=== ACTIVITY ===
Format the data from the line containing "Under every image write" through the line containing "dist [0.032796, -0.032722]", both included, as a JSON list of strings, one per line, leaving out blank lines.

=== DATA IN THIS EXERCISE ===
• • •

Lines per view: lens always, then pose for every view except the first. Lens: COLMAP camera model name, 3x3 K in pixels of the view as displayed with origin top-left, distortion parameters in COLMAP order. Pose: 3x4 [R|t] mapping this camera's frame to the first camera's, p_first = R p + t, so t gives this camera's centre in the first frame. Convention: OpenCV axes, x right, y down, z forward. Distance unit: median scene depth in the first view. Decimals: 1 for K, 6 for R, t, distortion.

• • •

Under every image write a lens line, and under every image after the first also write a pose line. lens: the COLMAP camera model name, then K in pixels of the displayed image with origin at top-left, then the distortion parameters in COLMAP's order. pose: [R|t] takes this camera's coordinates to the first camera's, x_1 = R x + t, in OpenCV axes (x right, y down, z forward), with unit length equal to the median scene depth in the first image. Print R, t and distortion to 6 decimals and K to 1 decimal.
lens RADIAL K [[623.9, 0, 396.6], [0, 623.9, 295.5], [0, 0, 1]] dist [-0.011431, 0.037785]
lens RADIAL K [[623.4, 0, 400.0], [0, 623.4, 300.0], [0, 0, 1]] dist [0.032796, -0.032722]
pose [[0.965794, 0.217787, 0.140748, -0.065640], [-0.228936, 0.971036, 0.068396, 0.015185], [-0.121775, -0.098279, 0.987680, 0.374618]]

• • •

=== RESPONSE AREA ===
[
  "Under every image write a lens line, and under every image after the first also write a pose line. lens: the COLMAP camera model name, then K in pixels of the displayed image with origin at top-left, then the distortion parameters in COLMAP's order. pose: [R|t] takes this camera's coordinates to the first camera's, x_1 = R x + t, in OpenCV axes (x right, y down, z forward), with unit length equal to the median scene depth in the first image. Print R, t and distortion to 6 decimals and K to 1 decimal.",
  "lens RADIAL K [[623.9, 0, 396.6], [0, 623.9, 295.5], [0, 0, 1]] dist [-0.011431, 0.037785]",
  "lens RADIAL K [[623.4, 0, 400.0], [0, 623.4, 300.0], [0, 0, 1]] dist [0.032796, -0.032722]"
]